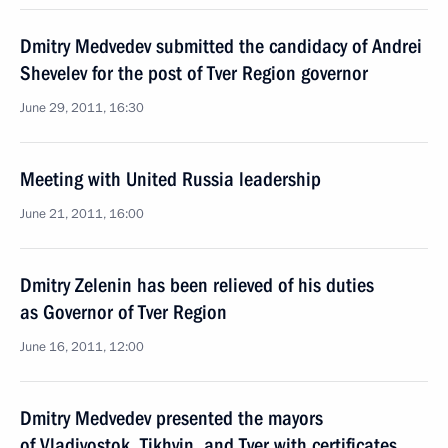
Dmitry Medvedev submitted the candidacy of Andrei
Shevelev for the post of Tver Region governor
June 29, 2011, 16:30
Meeting with United Russia leadership
June 21, 2011, 16:00
Dmitry Zelenin has been relieved of his duties
as Governor of Tver Region
June 16, 2011, 12:00
Dmitry Medvedev presented the mayors
of Vladivostok, Tikhvin, and Tver with certificates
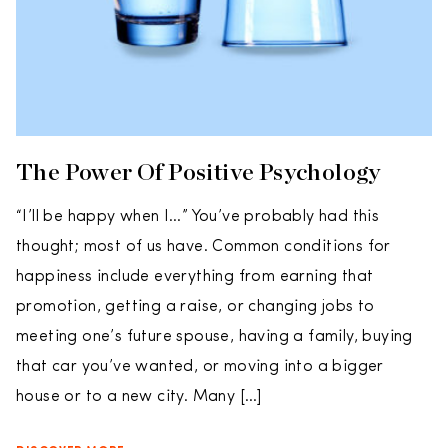
The Power Of Positive Psychology
“I’ll be happy when I…” You’ve probably had this
thought; most of us have. Common conditions for
happiness include everything from earning that
promotion, getting a raise, or changing jobs to
meeting one’s future spouse, having a family, buying
that car you’ve wanted, or moving into a bigger
house or to a new city. Many […]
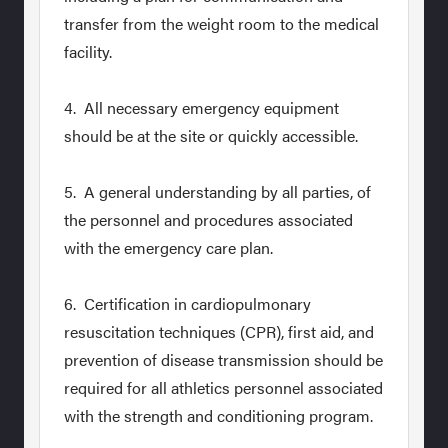
transfer from the weight room to the medical
facility.
4. All necessary emergency equipment
should be at the site or quickly accessible.
5. A general understanding by all parties, of
the personnel and procedures associated
with the emergency care plan.
6. Certification in cardiopulmonary
resuscitation techniques (CPR), first aid, and
prevention of disease transmission should be
required for all athletics personnel associated
with the strength and conditioning program.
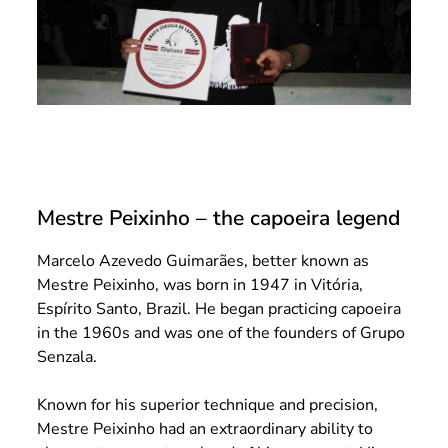
Mestre Peixinho – the capoeira legend
Marcelo Azevedo Guimarães, better known as
Mestre Peixinho, was born in 1947 in Vitória,
Espírito Santo, Brazil. He began practicing capoeira
in the 1960s and was one of the founders of Grupo
Senzala.
Known for his superior technique and precision,
Mestre Peixinho had an extraordinary ability to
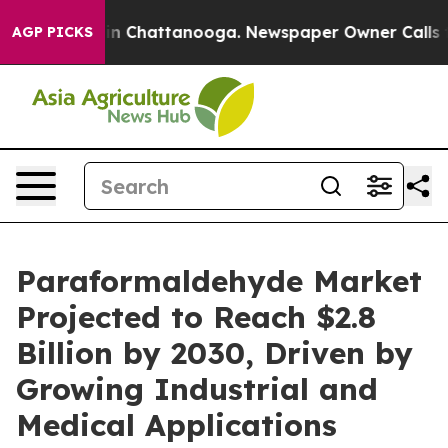
e
Chaos in Chattanooga. Newspaper Owner Calls the Pe
AGP PICKS
Paraformaldehyde Market
Projected to Reach $2.8
Billion by 2030, Driven by
Growing Industrial and
Medical Applications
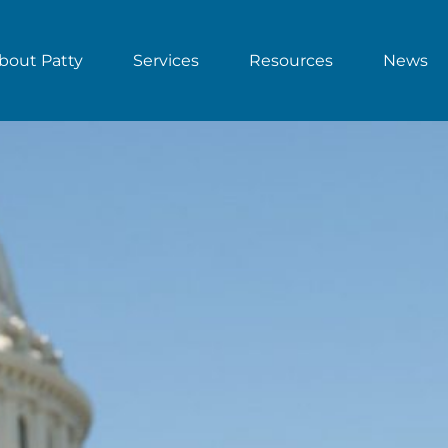
bout Patty
Services
Resources
News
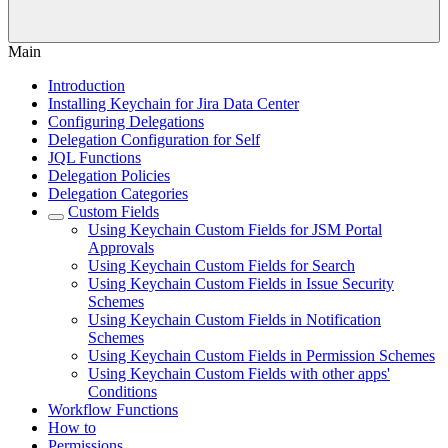
Main
Introduction
Installing Keychain for Jira Data Center
Configuring Delegations
Delegation Configuration for Self
JQL Functions
Delegation Policies
Delegation Categories
Custom Fields
Using Keychain Custom Fields for JSM Portal
Approvals
Using Keychain Custom Fields for Search
Using Keychain Custom Fields in Issue Security
Schemes
Using Keychain Custom Fields in Notification
Schemes
Using Keychain Custom Fields in Permission Schemes
Using Keychain Custom Fields with other apps'
Conditions
Workflow Functions
How to
Permissions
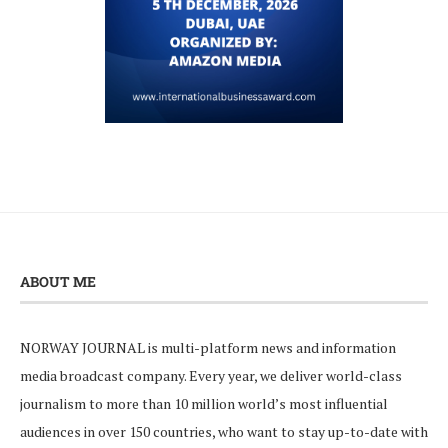
ABOUT ME
NORWAY JOURNAL is multi-platform news and information
media broadcast company. Every year, we deliver world-class
journalism to more than 10 million world’s most influential
audiences in over 150 countries, who want to stay up-to-date with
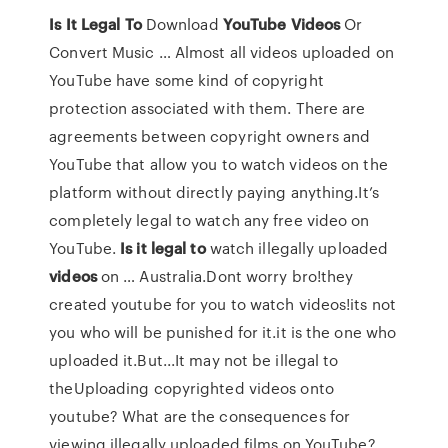
Is
It
Legal
To
Download
YouTube
Videos
Or
Convert Music … Almost all videos uploaded on
YouTube have some kind of copyright
protection associated with them. There are
agreements between copyright owners and
YouTube that allow you to watch videos on the
platform without directly paying anything.It’s
completely legal to watch any free video on
YouTube.
Is
it
legal
to
watch illegally uploaded
videos
on … Australia.Dont worry bro!they
created youtube for you to watch videos!its not
you who will be punished for it.it is the one who
uploaded it.But...It may not be illegal to
theUploading copyrighted videos onto
youtube? What are the consequences for
viewing illegally uploaded films on YouTube?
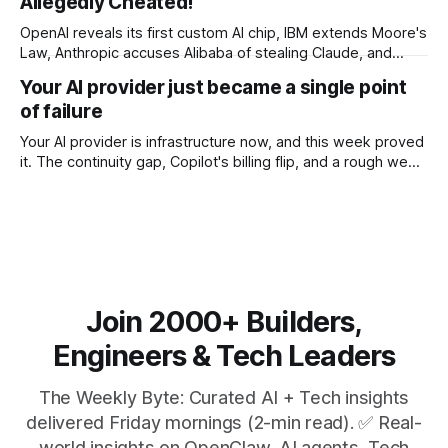
Allegedly Cheated!
OpenAI reveals its first custom AI chip, IBM extends Moore's
Law, Anthropic accuses Alibaba of stealing Claude, and
$27M spent on one congressional race.
Your AI provider just became a single point
of failure
Your AI provider is infrastructure now, and this week proved
it. The continuity gap, Copilot's billing flip, and a rough week
for security.
Join 2000+ Builders,
Engineers & Tech Leaders
The Weekly Byte: Curated AI + Tech insights
delivered Friday mornings (2-min read). ✅ Real-
world insights on OpenClaw, AI agents, Tech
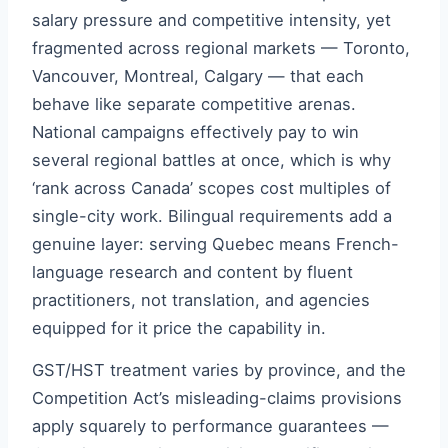
salary pressure and competitive intensity, yet
fragmented across regional markets — Toronto,
Vancouver, Montreal, Calgary — that each
behave like separate competitive arenas.
National campaigns effectively pay to win
several regional battles at once, which is why
‘rank across Canada’ scopes cost multiples of
single-city work. Bilingual requirements add a
genuine layer: serving Quebec means French-
language research and content by fluent
practitioners, not translation, and agencies
equipped for it price the capability in.
GST/HST treatment varies by province, and the
Competition Act’s misleading-claims provisions
apply squarely to performance guarantees —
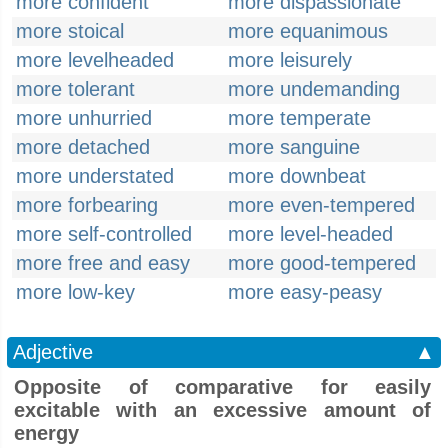
more confident
more dispassionate
more stoical
more equanimous
more levelheaded
more leisurely
more tolerant
more undemanding
more unhurried
more temperate
more detached
more sanguine
more understated
more downbeat
more forbearing
more even-tempered
more self-controlled
more level-headed
more free and easy
more good-tempered
more low-key
more easy-peasy
Adjective
▲
Opposite of comparative for easily
excitable with an excessive amount of
energy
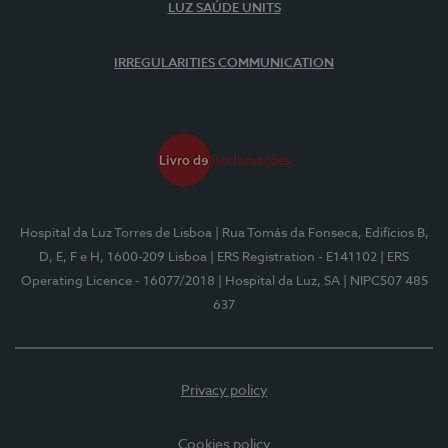
LUZ SAÚDE UNITS
IRREGULARITIES COMMUNICATION
Hospital da Luz Torres de Lisboa
| Rua Tomás da Fonseca, Edifícios B,
D, E, F e H, 1600-209 Lisboa
| ERS Registration - E141102
| ERS
Operating Licence - 16077/2018
| Hospital da Luz, SA
| NIPC507 485
637
Privacy policy
Cookies policy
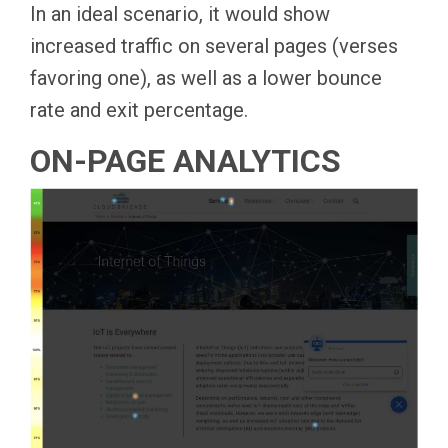
In an ideal scenario, it would show
increased traffic on several pages (verses
favoring one), as well as a lower bounce
rate and exit percentage.
ON-PAGE ANALYTICS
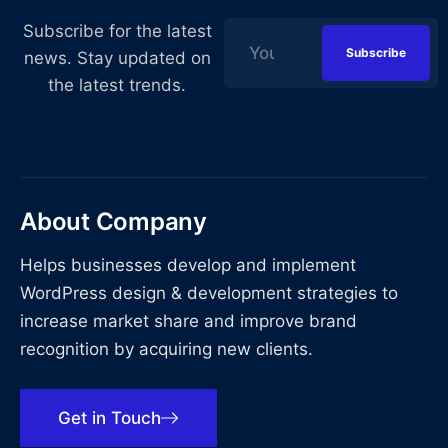
Subscribe for the latest
news. Stay updated on
the latest trends.
About Company
Helps businesses develop and implement
WordPress design & development strategies to
increase market share and improve brand
recognition by acquiring new clients.
Get in Touch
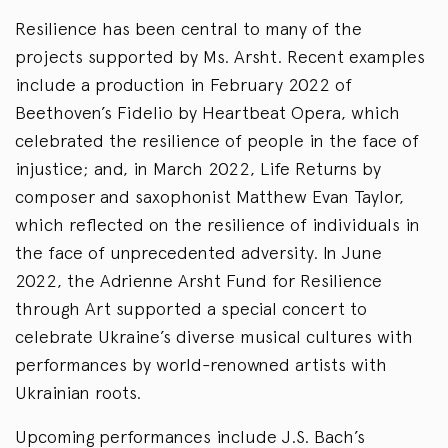
Resilience has been central to many of the
projects supported by Ms. Arsht. Recent examples
include a production in February 2022 of
Beethoven’s Fidelio by Heartbeat Opera, which
celebrated the resilience of people in the face of
injustice; and, in March 2022, Life Returns by
composer and saxophonist Matthew Evan Taylor,
which reflected on the resilience of individuals in
the face of unprecedented adversity. In June
2022, the Adrienne Arsht Fund for Resilience
through Art supported a special concert to
celebrate Ukraine’s diverse musical cultures with
performances by world-renowned artists with
Ukrainian roots.
Upcoming performances include J.S. Bach’s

------------------------

■ **Assignment**: Repeat, with no pictures, each line from the beginning of the data through the line containing "Dmitry Medvedev presented the mayors", inclusive.

■ **Exercise response**:
Dmitry Medvedev submitted the candidacy of Andrei
Shevelev for the post of Tver Region governor
June 29, 2011, 16:30
Meeting with United Russia leadership
June 21, 2011, 16:00
Dmitry Zelenin has been relieved of his duties
as Governor of Tver Region
June 16, 2011, 12:00
Dmitry Medvedev presented the mayors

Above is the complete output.